WORK TO COMPLETE → Return all lines in the material below that contain "Green".

RECORDS SHOWN →
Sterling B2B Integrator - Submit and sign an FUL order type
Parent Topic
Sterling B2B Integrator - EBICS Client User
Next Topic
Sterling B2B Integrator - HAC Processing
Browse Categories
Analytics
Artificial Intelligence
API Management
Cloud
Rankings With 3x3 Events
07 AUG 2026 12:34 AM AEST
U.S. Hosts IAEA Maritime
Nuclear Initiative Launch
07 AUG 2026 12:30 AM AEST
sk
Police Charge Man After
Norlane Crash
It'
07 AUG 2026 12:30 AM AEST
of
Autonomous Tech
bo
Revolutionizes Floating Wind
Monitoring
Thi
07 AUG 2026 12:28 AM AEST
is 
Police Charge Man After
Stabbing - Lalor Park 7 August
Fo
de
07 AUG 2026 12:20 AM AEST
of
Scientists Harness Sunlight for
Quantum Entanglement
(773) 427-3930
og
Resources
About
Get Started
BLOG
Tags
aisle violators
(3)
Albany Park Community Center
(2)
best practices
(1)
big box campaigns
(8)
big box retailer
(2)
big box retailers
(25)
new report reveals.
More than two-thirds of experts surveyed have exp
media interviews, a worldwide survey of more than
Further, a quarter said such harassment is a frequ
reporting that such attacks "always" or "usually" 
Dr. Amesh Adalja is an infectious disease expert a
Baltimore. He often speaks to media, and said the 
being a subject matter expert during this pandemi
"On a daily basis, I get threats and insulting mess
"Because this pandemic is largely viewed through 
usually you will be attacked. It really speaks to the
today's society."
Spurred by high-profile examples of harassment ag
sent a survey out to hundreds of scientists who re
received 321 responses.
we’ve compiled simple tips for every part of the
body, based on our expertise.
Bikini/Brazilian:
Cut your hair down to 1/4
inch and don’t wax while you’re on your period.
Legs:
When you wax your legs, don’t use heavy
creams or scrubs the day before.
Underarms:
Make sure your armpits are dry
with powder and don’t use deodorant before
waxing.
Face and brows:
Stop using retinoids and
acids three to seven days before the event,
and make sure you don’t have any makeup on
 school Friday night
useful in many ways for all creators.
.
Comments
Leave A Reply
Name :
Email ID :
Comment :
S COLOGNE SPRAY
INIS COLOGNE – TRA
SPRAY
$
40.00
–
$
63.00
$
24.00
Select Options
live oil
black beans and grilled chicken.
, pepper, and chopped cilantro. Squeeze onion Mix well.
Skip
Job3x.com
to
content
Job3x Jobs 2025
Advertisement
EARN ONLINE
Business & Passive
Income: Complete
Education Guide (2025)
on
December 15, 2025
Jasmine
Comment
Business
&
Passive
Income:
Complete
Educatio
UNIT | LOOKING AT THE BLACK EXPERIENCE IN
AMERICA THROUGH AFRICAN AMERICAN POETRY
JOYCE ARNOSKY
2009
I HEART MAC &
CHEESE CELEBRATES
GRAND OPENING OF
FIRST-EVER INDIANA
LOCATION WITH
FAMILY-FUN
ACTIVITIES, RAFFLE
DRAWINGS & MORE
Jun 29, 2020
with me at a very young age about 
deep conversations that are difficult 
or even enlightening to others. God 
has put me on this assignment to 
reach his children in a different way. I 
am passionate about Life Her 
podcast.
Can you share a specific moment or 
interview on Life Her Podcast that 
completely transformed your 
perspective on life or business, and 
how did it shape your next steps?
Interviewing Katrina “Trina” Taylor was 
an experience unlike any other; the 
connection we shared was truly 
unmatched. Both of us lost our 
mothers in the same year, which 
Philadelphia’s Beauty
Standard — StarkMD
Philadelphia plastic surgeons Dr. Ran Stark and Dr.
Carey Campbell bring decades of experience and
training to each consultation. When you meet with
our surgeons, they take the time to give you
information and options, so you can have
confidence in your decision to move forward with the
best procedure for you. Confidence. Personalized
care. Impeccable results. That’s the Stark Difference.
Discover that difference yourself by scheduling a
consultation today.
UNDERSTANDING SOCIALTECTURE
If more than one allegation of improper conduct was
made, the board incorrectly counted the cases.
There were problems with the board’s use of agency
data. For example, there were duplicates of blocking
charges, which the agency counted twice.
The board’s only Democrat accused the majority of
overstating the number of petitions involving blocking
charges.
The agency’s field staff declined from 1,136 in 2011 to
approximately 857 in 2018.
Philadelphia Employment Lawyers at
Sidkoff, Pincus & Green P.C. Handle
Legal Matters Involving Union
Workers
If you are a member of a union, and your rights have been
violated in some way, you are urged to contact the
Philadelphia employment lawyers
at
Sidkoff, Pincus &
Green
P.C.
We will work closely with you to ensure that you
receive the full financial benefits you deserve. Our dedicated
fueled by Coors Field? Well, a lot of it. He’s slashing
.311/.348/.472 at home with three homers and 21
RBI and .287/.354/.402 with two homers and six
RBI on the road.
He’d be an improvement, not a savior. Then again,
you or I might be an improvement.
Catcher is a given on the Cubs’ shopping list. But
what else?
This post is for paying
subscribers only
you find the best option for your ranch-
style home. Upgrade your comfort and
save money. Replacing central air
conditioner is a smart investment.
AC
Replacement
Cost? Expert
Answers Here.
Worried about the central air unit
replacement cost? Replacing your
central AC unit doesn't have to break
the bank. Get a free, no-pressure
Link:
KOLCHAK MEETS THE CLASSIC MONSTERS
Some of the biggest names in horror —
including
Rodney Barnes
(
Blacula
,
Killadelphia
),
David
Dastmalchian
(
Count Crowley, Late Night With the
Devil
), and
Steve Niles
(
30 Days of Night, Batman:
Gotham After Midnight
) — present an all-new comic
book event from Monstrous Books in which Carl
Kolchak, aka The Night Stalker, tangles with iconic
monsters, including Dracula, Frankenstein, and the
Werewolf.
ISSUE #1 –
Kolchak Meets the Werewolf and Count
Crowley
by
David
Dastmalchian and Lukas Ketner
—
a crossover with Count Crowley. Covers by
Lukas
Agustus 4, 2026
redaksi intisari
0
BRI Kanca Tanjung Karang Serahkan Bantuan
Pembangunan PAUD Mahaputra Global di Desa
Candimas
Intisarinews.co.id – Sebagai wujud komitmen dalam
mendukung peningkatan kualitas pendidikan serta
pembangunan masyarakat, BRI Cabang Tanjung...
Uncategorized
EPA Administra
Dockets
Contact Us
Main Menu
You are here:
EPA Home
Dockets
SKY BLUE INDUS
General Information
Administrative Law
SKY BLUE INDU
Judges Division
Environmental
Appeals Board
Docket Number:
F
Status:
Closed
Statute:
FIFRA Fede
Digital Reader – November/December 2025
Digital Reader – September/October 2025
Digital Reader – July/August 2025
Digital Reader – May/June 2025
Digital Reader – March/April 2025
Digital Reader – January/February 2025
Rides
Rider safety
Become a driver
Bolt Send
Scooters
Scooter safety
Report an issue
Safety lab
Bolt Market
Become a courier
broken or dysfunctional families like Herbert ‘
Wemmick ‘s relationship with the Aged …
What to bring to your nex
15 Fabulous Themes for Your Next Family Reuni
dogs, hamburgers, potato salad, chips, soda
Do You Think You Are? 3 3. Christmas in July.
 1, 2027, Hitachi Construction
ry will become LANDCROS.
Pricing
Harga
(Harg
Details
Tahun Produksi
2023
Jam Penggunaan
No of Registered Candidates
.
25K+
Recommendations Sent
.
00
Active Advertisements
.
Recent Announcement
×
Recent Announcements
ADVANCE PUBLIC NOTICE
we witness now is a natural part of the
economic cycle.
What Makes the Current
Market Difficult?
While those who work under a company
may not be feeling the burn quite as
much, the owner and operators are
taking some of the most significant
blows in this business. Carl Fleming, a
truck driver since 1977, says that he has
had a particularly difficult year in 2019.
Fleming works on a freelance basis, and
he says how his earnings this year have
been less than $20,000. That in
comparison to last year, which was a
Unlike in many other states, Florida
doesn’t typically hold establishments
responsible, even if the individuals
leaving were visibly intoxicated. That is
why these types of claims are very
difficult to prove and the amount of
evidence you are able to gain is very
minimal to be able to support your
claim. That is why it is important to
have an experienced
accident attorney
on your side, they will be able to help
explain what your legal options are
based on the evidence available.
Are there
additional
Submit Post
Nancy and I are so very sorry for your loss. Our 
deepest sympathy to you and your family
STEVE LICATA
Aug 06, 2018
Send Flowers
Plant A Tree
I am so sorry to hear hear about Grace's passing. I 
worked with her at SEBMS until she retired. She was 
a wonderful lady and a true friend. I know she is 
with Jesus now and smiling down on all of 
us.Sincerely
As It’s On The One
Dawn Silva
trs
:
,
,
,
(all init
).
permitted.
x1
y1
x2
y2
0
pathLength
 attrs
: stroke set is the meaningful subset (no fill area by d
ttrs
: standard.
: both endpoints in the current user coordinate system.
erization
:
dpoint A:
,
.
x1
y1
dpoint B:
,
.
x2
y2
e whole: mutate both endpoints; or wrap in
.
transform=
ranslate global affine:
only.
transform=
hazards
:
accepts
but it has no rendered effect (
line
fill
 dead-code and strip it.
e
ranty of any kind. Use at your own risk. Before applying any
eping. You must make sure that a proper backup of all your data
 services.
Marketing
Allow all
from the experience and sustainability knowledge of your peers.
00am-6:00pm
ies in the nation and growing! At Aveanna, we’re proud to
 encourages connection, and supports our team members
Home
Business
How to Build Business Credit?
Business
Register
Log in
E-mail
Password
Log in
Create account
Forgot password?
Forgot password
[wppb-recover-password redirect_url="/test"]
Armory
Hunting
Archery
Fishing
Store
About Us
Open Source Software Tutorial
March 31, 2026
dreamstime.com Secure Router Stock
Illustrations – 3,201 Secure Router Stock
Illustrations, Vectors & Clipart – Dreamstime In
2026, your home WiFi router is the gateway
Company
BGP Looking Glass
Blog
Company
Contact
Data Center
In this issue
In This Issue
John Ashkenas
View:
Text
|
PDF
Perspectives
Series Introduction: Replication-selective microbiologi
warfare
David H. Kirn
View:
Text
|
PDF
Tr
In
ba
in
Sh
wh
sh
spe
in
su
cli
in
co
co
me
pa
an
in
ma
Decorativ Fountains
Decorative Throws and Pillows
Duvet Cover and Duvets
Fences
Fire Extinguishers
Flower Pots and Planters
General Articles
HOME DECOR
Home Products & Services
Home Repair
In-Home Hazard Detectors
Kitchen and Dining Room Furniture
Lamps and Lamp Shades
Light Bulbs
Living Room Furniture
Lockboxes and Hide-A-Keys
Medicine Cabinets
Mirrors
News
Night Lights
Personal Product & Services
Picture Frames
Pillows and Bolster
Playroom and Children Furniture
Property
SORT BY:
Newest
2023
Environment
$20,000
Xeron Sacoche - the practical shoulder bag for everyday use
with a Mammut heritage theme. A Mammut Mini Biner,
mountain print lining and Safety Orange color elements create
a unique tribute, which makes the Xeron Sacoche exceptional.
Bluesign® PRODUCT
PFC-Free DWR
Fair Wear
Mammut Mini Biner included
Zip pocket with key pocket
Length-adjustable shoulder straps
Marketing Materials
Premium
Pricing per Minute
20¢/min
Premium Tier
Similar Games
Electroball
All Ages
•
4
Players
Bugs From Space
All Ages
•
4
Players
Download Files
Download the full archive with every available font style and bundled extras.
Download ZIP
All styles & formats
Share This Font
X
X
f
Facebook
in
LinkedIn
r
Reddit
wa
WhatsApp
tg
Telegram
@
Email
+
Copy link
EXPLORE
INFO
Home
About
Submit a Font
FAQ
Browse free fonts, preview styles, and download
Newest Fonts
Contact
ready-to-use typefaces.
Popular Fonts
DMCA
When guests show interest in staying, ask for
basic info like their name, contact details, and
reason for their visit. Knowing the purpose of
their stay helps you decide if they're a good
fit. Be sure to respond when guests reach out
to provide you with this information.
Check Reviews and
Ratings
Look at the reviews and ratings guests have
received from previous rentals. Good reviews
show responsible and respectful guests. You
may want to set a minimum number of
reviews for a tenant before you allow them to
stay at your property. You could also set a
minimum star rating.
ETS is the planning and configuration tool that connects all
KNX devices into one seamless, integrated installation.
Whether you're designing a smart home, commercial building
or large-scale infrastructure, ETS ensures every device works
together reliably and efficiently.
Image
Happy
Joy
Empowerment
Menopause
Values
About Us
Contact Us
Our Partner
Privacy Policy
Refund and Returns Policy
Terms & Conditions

RESPONSE →
Sidkoff, Pincus & Green P.C. Handle
Green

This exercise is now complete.